**EXTRACTED TEXT:**
* * * * * * * * *

Meanwhile, elements of the 112-IR in Vossenack continued to endure endless pounding from German artillery on the nearby Brandenberg – Bergstein Ridge. The next morning, the Germans counter-attacked in Kommerscheidt with nine Panthers and two Jagdpanther, retaking the town with a well-coordinated attack against a disorganized static armor defense; American forces lost eight Sherman tanks and eight M-10 tank destroyers, plus Kommerschiedt – and most of the 112-IR, which had been almost destroyed (Miller, A Dark and Bloody Ground: The Huertgen Forest and the Roer River Dams, 1944-1945, 72). The fighting in this area was so intense and casualties so high for both sides, that a few cease-fires took place between Nov 7 and Nov 9 near the Mestrenger Muhle, a mill, and bridge over the Kall River. Truces arranged by American litter-bearers challenged by German sentries on the line escalated to direct communication between leaders from both sides to evacuate the dead and the wounded. At some points, German and American medical officers worked side-by-side until the area was evacuated before shelling resumed and both sides targeted the mill, ending the truce (Sloan Auchinloss, Three Cease-Fires Temporarily Halted the Bloodshed in the Huertgen Forest and Saved the Lives of Many Wounded, World War II (November 1999), 20).
The vicious fighting and misery of the forest affected both sides so severely that the war was set aside, at least temporarily, for more immediate humanitarian concerns. The fighting raged on in the other parts of the forest, and by Nov 6, under merciless shelling, the men of the 112-IR in Vossenack had had enough; they broke and ran, leaving the armor behind in the town. Men of the 146-ECB were rushed in as infantry to hold what they could of the town. An additional Task Force, TF David, was assembled to retake Schmidt but it never made it because four of its TDs were destroyed on an exposed ridge before the woods. In the meantime, a battalion of the 109-IR got lost and ended up near Reichelskaul. Heavy forest, malfunctioning radios, broken telephone lines, and sheer terror all contributed to communications difficulties.
Lt Col Carl Peterson, CO of the 112-IR, was erroneously ordered to the Division CP and when he arrived after being wounded twice and exhausted to the point of near-unconsciousness, Gen Cota reportedly fainted upon seeing his condition . The recent failures in the forest – Vossenack, Kommerscheidt, especially the second attempt to take Schmidt – and the associated loss of men and armor forced another evaluation of the battle by upper echelons, and the US 1-A Commanding General, Gen Hodges’ answer was to remove Gen Cota from his command of the 28-ID (Wiliam Terdoslavich, Battle of Huertgen Forest, in How to Lose WWII: Bad Mistakes of the Good War, ed. Bill Fawcett (New York: Harper, 2010), 209) blaming the man and not the mission.

* * * * * * * * *

**DATA:**

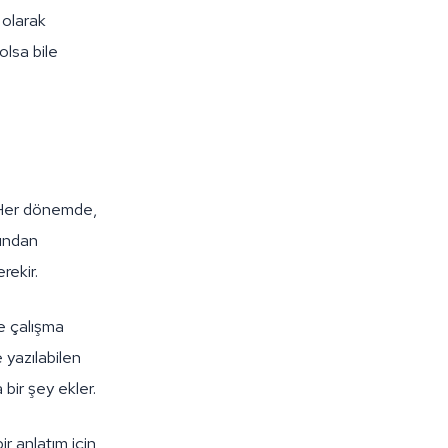
 olarak
lsa bile
. Her dönemde,
dından
rekir.
me çalışma
e yazılabilen
 bir şey ekler.
r anlatım için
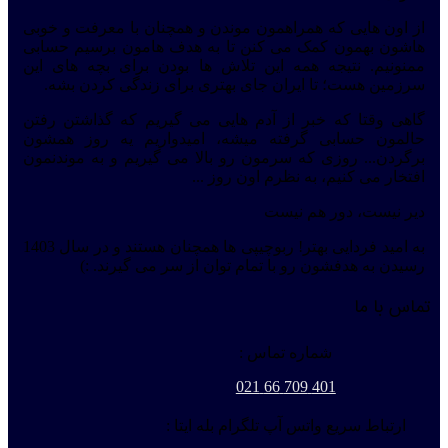
از اون هایی که همراهمون موندن و همچنان با معرفت و خوبی
هاشون بهمون کمک می کنن تا به هدف هامون برسیم حسابی
ممنونیم. نتیجه همه این تلاش ها بودن برای بچه های این
سرزمین هست؛ تا ایران جای بهتری برای زندگی کردن بشه.
گاهی وقتا که خبر از آدم هایی می گیریم که گذاشتن رفتن
حالمون حسابی گرفته میشه، امیدواریم یه روز همشون
برگردن... روزی که سرمون رو بالا می گیریم و به موندنمون
افتخار می کنیم، به نظرم اون روز ...
دیر نیست، دور هم نیست
به امید فردایی بهتر! ربوچیپی ها همچنان هستند و در سال 1403
رسیدن به هدفشون رو با تمام توان از سر می گیرند. :)
تماس با ما
شماره تماس :
401 709 66 021
ارتباط سریع واتس آپ تلگرام بله ایتا :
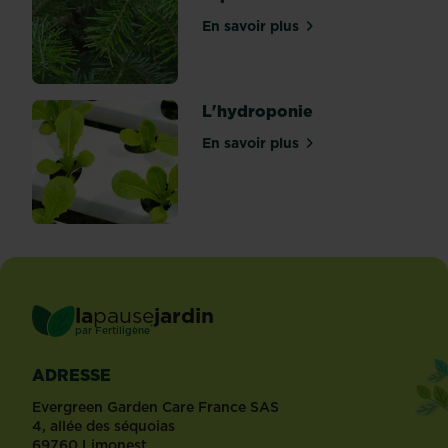
anges
En savoir plus
!
sur Comment choisir son s
Très...
L'hydroponie
En savoir plus
sur L'hydroponie
la
pause
jardin
®
par
Fertiligène
ADRESSE
Evergreen Garden Care France SAS
4, allée des séquoias
69760 Limonest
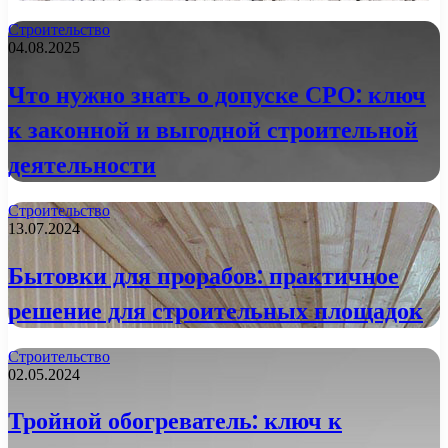
Строительство
04.08.2025
Что нужно знать о допуске СРО: ключ
к законной и выгодной строительной
деятельности
Строительство
13.07.2024
Бытовки для прорабов: практичное
решение для строительных площадок
Строительство
02.05.2024
Тройной обогреватель: ключ к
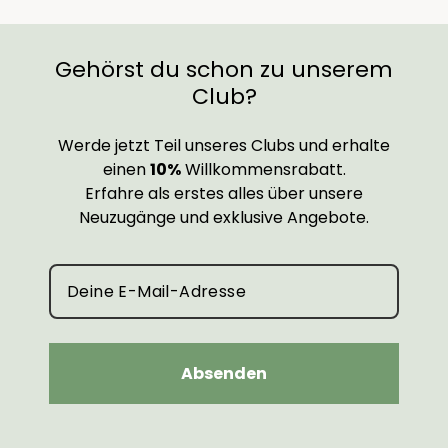
Gehörst du schon zu unserem
Club?
Werde jetzt Teil unseres Clubs und erhalte
einen
10%
Willkommensrabatt.
Erfahre als erstes alles über unsere
Neuzugänge und exklusive Angebote.
Absenden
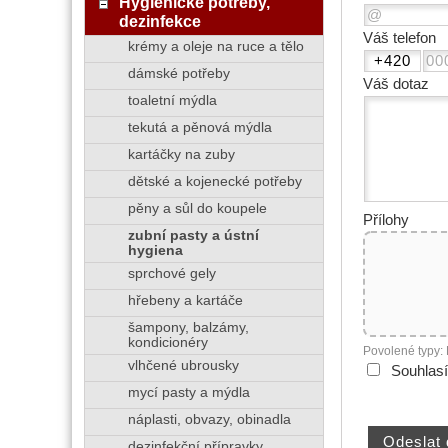
Hygienické potřeby,
dezinfekce
Váš telefon
krémy a oleje na ruce a tělo
dámské potřeby
Váš dotaz
toaletní mýdla
tekutá a pěnová mýdla
kartáčky na zuby
dětské a kojenecké potřeby
pěny a sůl do koupele
Přílohy
zubní pasty a ústní
hygiena
sprchové gely
hřebeny a kartáče
šampony, balzámy,
kondicionéry
Povolené typy:
vlhčené ubrousky
Souhlas
mycí pasty a mýdla
náplasti, obvazy, obinadla
dezinfekční přípravky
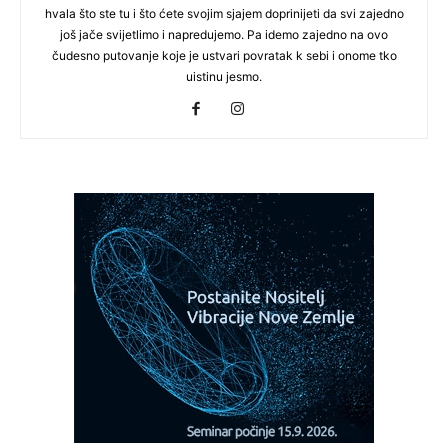
hvala što ste tu i što ćete svojim sjajem doprinijeti da svi zajedno
još jače svijetlimo i napredujemo. Pa idemo zajedno na ovo
čudesno putovanje koje je ustvari povratak k sebi i onome tko
uistinu jesmo.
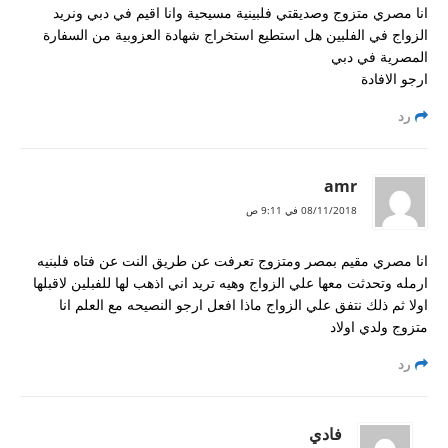
انا مصري متزوج وصديقتي فلبينية مسيحية وانا اقيم في دبي ونريد
الزواج في الفلبين هل استطيع استخراج شهادة العزوبية من السفارة
المصرية في دبي
ارجو الافادة
رد
amr
08/11/2018 في 9:11 ص
انا مصري مقيم بمصر ومتزوج تعرفت عن طريق النت عن فتاه فلبنيه
ارمله وتحدثت معها علي الزواج وهيه تريد اني اذهب لها للفبلين لاقبلها
اولا ثم ذلك نتفق علي الزواج ماذا افعل ارجو النصيحه مع العلم انا
متزوج ولدي اولاد
رد
فادي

* * * * * * * * *

**QUESTIONS TO ANSWER:**
1) Decide whether each statement agrees with the Huertgen Forest text, answering yes or no and quoting the words that settle it: (a) The Germans retook Kommerscheidt with nine Panthers and two Jagdpanther. (b) Task Force David reached Schmidt. (c) Men of the 146-ECB were brought in as infantry to hold Vossenack.
2) According to the Huertgen Forest text, where did the cease-fires between Nov 7 and Nov 9 take place?
3) Please repeat the passage from the Huertgen Forest text, starting at "Lt Col Carl" and ending at "not the mission.".
Rely only on the Huertgen Forest text when doing these tasks, not on the rows.

**SOLUTION LIST:**
1)
(a) Yes: "the Germans counter-attacked in Kommerscheidt with nine Panthers and two Jagdpanther, retaking the town"
(b) No: "it never made it because four of its TDs were destroyed on an exposed ridge before the woods"
(c) Yes: "Men of the 146-ECB were rushed in as infantry to hold what they could of the town."

2) Near the Mestrenger Muhle, a mill, and bridge over the Kall River.

3)
Lt Col Carl Peterson, CO of the 112-IR, was erroneously ordered to the Division CP and when he arrived after being wounded twice and exhausted to the point of near-unconsciousness, Gen Cota reportedly fainted upon seeing his condition . The recent failures in the forest – Vossenack, Kommerscheidt, especially the second attempt to take Schmidt – and the associated loss of men and armor forced another evaluation of the battle by upper echelons, and the US 1-A Commanding General, Gen Hodges’ answer was to remove Gen Cota from his command of the 28-ID (Wiliam Terdoslavich, Battle of Huertgen Forest, in How to Lose WWII: Bad Mistakes of the Good War, ed. Bill Fawcett (New York: Harper, 2010), 209) blaming the man and not the mission.